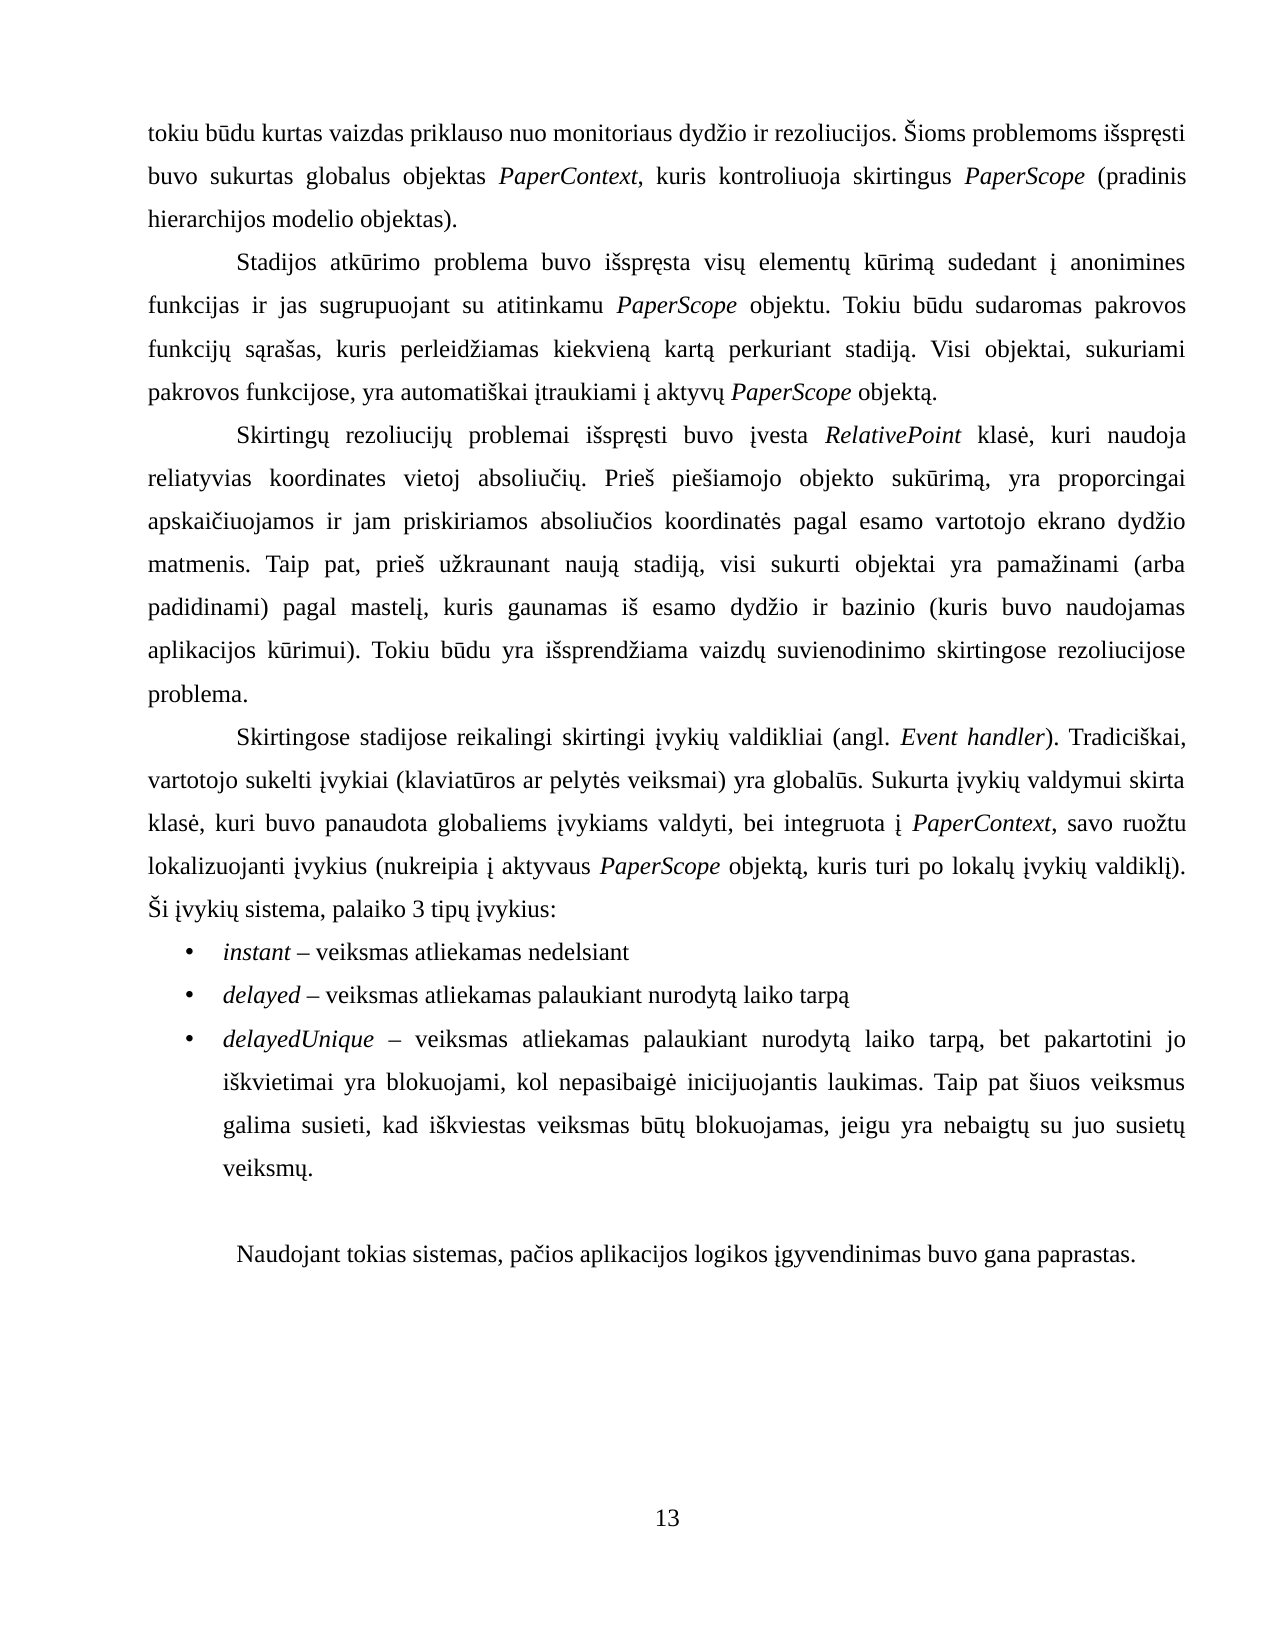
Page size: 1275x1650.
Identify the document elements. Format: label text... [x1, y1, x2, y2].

text Naudojant tokias sistemas, pačios aplikacijos logikos įgyvendinimas buvo gana paprastas. [148, 1239, 1186, 1268]
text tokiu būdu kurtas vaizdas priklauso nuo monitoriaus dydžio ir rezoliucijos. Šioms problemoms išspręsti buvo sukurtas globalus objektas PaperContext, kuris kontroliuoja skirtingus PaperScope (pradinis hierarchijos modelio objektas). [148, 118, 1186, 233]
list delayedUnique – veiksmas atliekamas palaukiant nurodytą laiko tarpą, bet pakartotini jo iškvietimai yra blokuojami, kol nepasibaigė inicijuojantis laukimas. Taip pat šiuos veiksmus galima susieti, kad iškviestas veiksmas būtų blokuojamas, jeigu yra nebaigtų su juo susietų veiksmų. [185, 1024, 1186, 1182]
text Skirtingų rezoliucijų problemai išspręsti buvo įvesta RelativePoint klasė, kuri naudoja reliatyvias koordinates vietoj absoliučių. Prieš piešiamojo objekto sukūrimą, yra proporcingai apskaičiuojamos ir jam priskiriamos absoliučios koordinatės pagal esamo vartotojo ekrano dydžio matmenis. Taip pat, prieš užkraunant naują stadiją, visi sukurti objektai yra pamažinami (arba padidinami) pagal mastelį, kuris gaunamas iš esamo dydžio ir bazinio (kuris buvo naudojamas aplikacijos kūrimui). Tokiu būdu yra išsprendžiama vaizdų suvienodinimo skirtingose rezoliucijose problema. [148, 420, 1186, 707]
text Stadijos atkūrimo problema buvo išspręsta visų elementų kūrimą sudedant į anonimines funkcijas ir jas sugrupuojant su atitinkamu PaperScope objektu. Tokiu būdu sudaromas pakrovos funkcijų sąrašas, kuris perleidžiamas kiekvieną kartą perkuriant stadiją. Visi objektai, sukuriami pakrovos funkcijose, yra automatiškai įtraukiami į aktyvų PaperScope objektą. [148, 247, 1186, 406]
list delayed – veiksmas atliekamas palaukiant nurodytą laiko tarpą [185, 981, 1186, 1009]
list instant – veiksmas atliekamas nedelsiant [185, 937, 1186, 966]
text Skirtingose stadijose reikalingi skirtingi įvykių valdikliai (angl. Event handler). Tradiciškai, vartotojo sukelti įvykiai (klaviatūros ar pelytės veiksmai) yra globalūs. Sukurta įvykių valdymui skirta klasė, kuri buvo panaudota globaliems įvykiams valdyti, bei integruota į PaperContext, savo ruožtu lokalizuojanti įvykius (nukreipia į aktyvaus PaperScope objektą, kuris turi po lokalų įvykių valdiklį). Ši įvykių sistema, palaiko 3 tipų įvykius: [148, 722, 1186, 923]
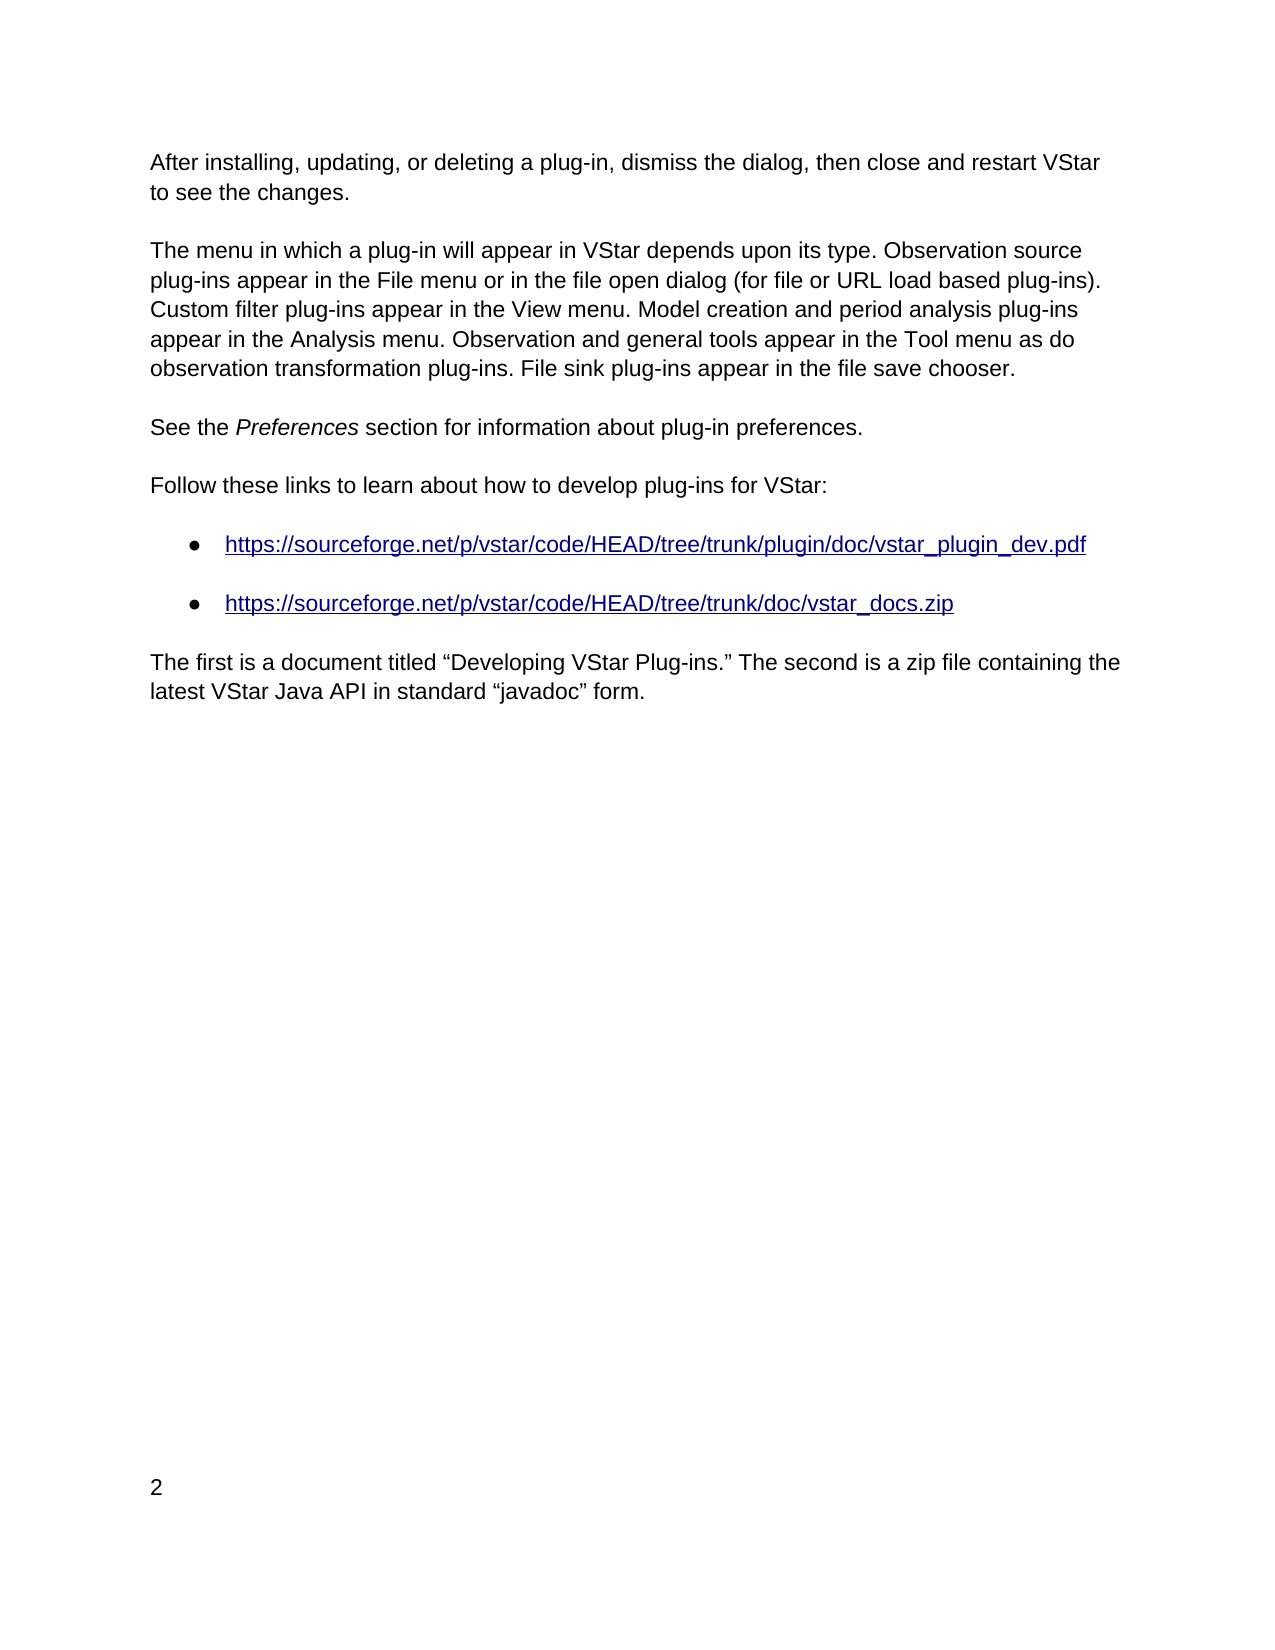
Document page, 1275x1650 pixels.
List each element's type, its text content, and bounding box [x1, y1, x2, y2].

list https://sourceforge.net/p/vstar/code/HEAD/tree/trunk/plugin/doc/vstar_plugin_dev.pdf [187, 532, 1125, 557]
text The menu in which a plug-in will appear in VStar depends upon its type. Observation source plug-ins appear in the File menu or in the file open dialog (for file or URL load based plug-ins). Custom filter plug-ins appear in the View menu. Model creation and period analysis plug-ins appear in the Analysis menu. Observation and general tools appear in the Tool menu as do observation transformation plug-ins. File sink plug-ins appear in the file save chooser. [150, 238, 1125, 381]
text See the Preferences section for information about plug-in preferences. [150, 414, 1125, 440]
text The first is a document titled “Developing VStar Plug-ins.” The second is a zip file containing the latest VStar Java API in standard “javadoc” form. [150, 649, 1125, 704]
text After installing, updating, or deleting a plug-in, dismiss the dialog, then close and restart VStar to see the changes. [150, 150, 1125, 205]
list https://sourceforge.net/p/vstar/code/HEAD/tree/trunk/doc/vstar_docs.zip [187, 591, 1125, 616]
text Follow these links to learn about how to develop plug-ins for VStar: [150, 473, 1125, 499]
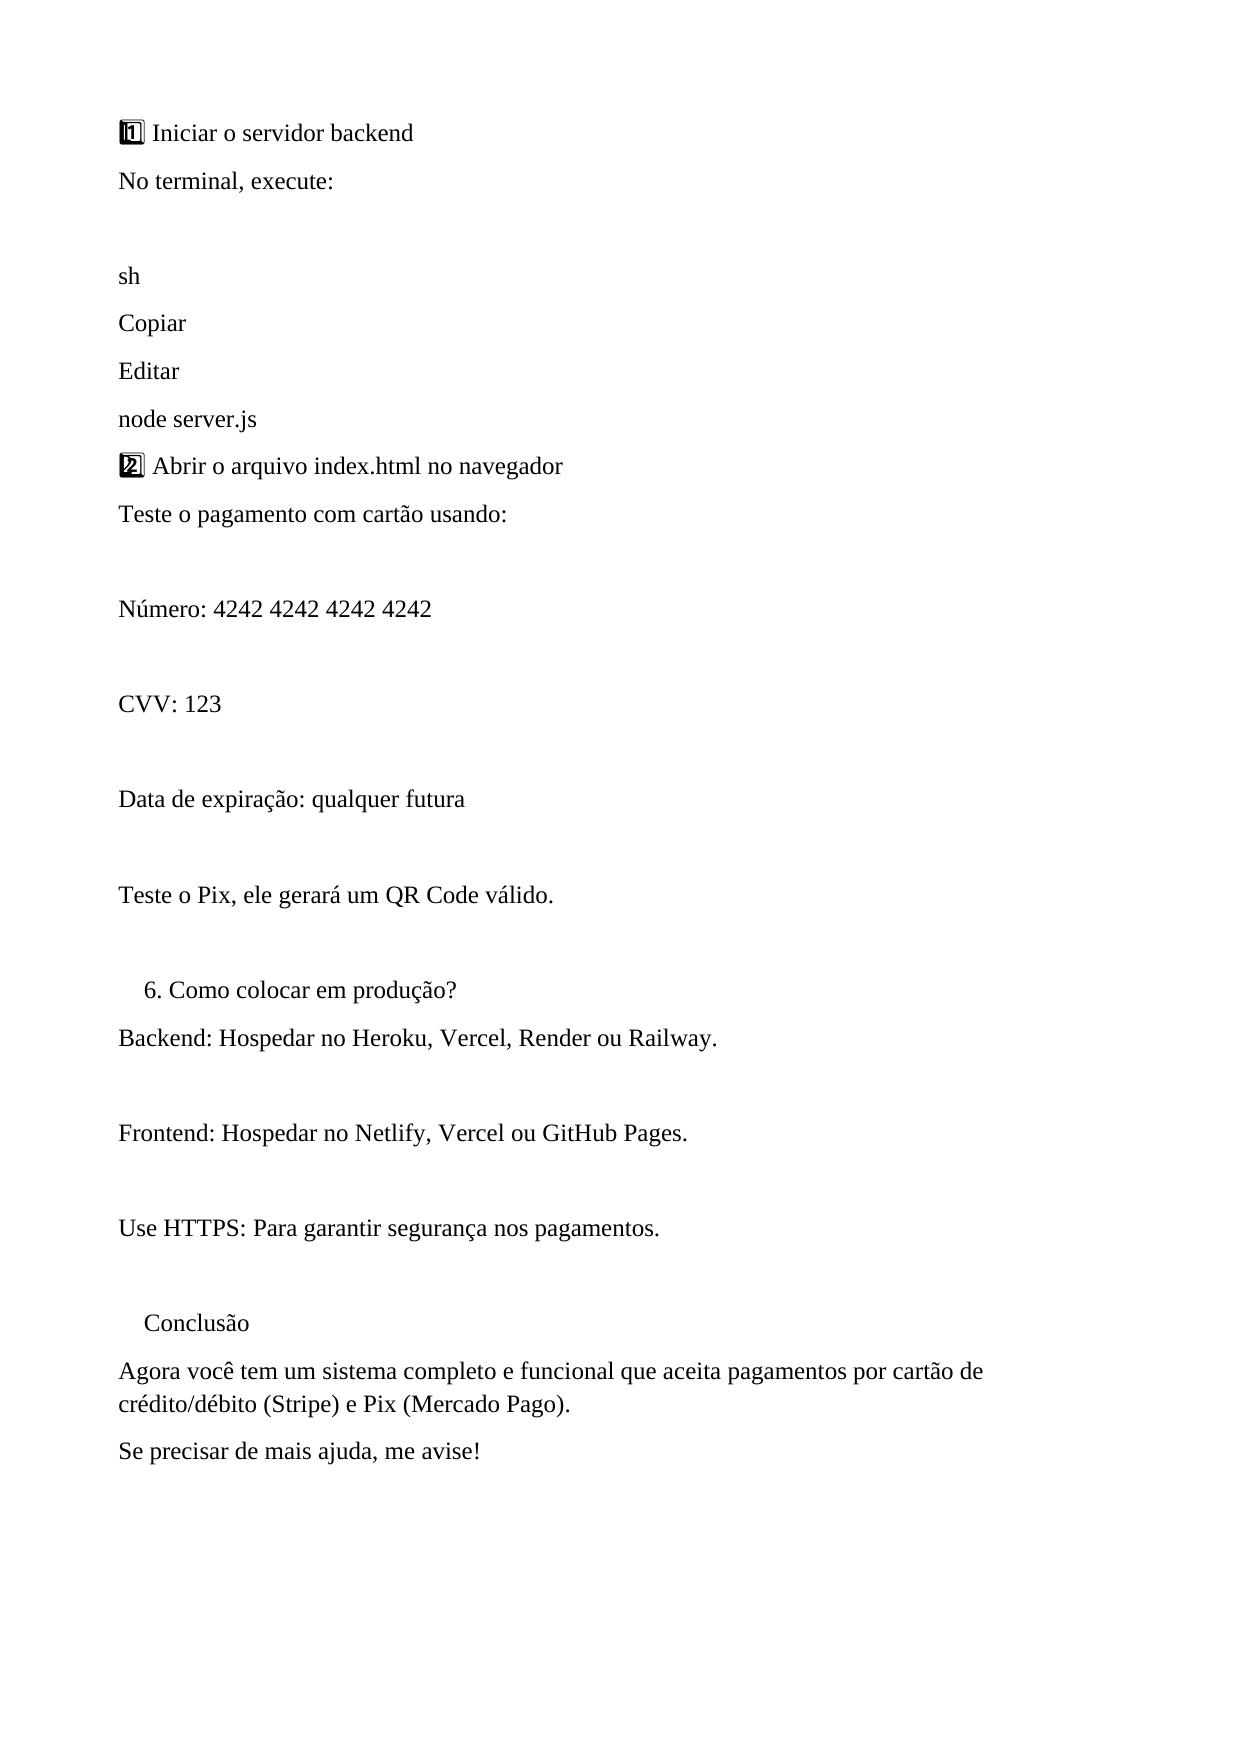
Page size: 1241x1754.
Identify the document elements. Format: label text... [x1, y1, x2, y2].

::::

● Énoncé: Réécrivez l'ensemble des enregistrements ci-dessus en remplaçant « dialog » par « window » et en laissant tout le reste identique. Ne reproduisez pas les images dans votre réponse.

● Corrigé:
Page size: 1275x1650.
Identify the document elements. Format: label text... [x1, y1, x2, y2].

text Naudojant tokias sistemas, pačios aplikacijos logikos įgyvendinimas buvo gana paprastas. [148, 1239, 1186, 1268]
text tokiu būdu kurtas vaizdas priklauso nuo monitoriaus dydžio ir rezoliucijos. Šioms problemoms išspręsti buvo sukurtas globalus objektas PaperContext, kuris kontroliuoja skirtingus PaperScope (pradinis hierarchijos modelio objektas). [148, 118, 1186, 233]
list delayedUnique – veiksmas atliekamas palaukiant nurodytą laiko tarpą, bet pakartotini jo iškvietimai yra blokuojami, kol nepasibaigė inicijuojantis laukimas. Taip pat šiuos veiksmus galima susieti, kad iškviestas veiksmas būtų blokuojamas, jeigu yra nebaigtų su juo susietų veiksmų. [185, 1024, 1186, 1182]
text Skirtingų rezoliucijų problemai išspręsti buvo įvesta RelativePoint klasė, kuri naudoja reliatyvias koordinates vietoj absoliučių. Prieš piešiamojo objekto sukūrimą, yra proporcingai apskaičiuojamos ir jam priskiriamos absoliučios koordinatės pagal esamo vartotojo ekrano dydžio matmenis. Taip pat, prieš užkraunant naują stadiją, visi sukurti objektai yra pamažinami (arba padidinami) pagal mastelį, kuris gaunamas iš esamo dydžio ir bazinio (kuris buvo naudojamas aplikacijos kūrimui). Tokiu būdu yra išsprendžiama vaizdų suvienodinimo skirtingose rezoliucijose problema. [148, 420, 1186, 707]
text Stadijos atkūrimo problema buvo išspręsta visų elementų kūrimą sudedant į anonimines funkcijas ir jas sugrupuojant su atitinkamu PaperScope objektu. Tokiu būdu sudaromas pakrovos funkcijų sąrašas, kuris perleidžiamas kiekvieną kartą perkuriant stadiją. Visi objektai, sukuriami pakrovos funkcijose, yra automatiškai įtraukiami į aktyvų PaperScope objektą. [148, 247, 1186, 406]
list delayed – veiksmas atliekamas palaukiant nurodytą laiko tarpą [185, 981, 1186, 1009]
list instant – veiksmas atliekamas nedelsiant [185, 937, 1186, 966]
text Skirtingose stadijose reikalingi skirtingi įvykių valdikliai (angl. Event handler). Tradiciškai, vartotojo sukelti įvykiai (klaviatūros ar pelytės veiksmai) yra globalūs. Sukurta įvykių valdymui skirta klasė, kuri buvo panaudota globaliems įvykiams valdyti, bei integruota į PaperContext, savo ruožtu lokalizuojanti įvykius (nukreipia į aktyvaus PaperScope objektą, kuris turi po lokalų įvykių valdiklį). Ši įvykių sistema, palaiko 3 tipų įvykius: [148, 722, 1186, 923]
Document page, 1275x1650 pixels.
List each element's type, its text content, and bounding box [x1, y1, x2, y2].

list https://sourceforge.net/p/vstar/code/HEAD/tree/trunk/plugin/doc/vstar_plugin_dev.pdf [187, 532, 1125, 557]
text The menu in which a plug-in will appear in VStar depends upon its type. Observation source plug-ins appear in the File menu or in the file open window (for file or URL load based plug-ins). Custom filter plug-ins appear in the View menu. Model creation and period analysis plug-ins appear in the Analysis menu. Observation and general tools appear in the Tool menu as do observation transformation plug-ins. File sink plug-ins appear in the file save chooser. [150, 238, 1125, 381]
text See the Preferences section for information about plug-in preferences. [150, 414, 1125, 440]
text The first is a document titled “Developing VStar Plug-ins.” The second is a zip file containing the latest VStar Java API in standard “javadoc” form. [150, 649, 1125, 704]
text After installing, updating, or deleting a plug-in, dismiss the window, then close and restart VStar to see the changes. [150, 150, 1125, 205]
list https://sourceforge.net/p/vstar/code/HEAD/tree/trunk/doc/vstar_docs.zip [187, 591, 1125, 616]
text Follow these links to learn about how to develop plug-ins for VStar: [150, 473, 1125, 499]
Page size: 1241x1754.
Identify the document elements. Format: label text... [x1, y1, x2, y2].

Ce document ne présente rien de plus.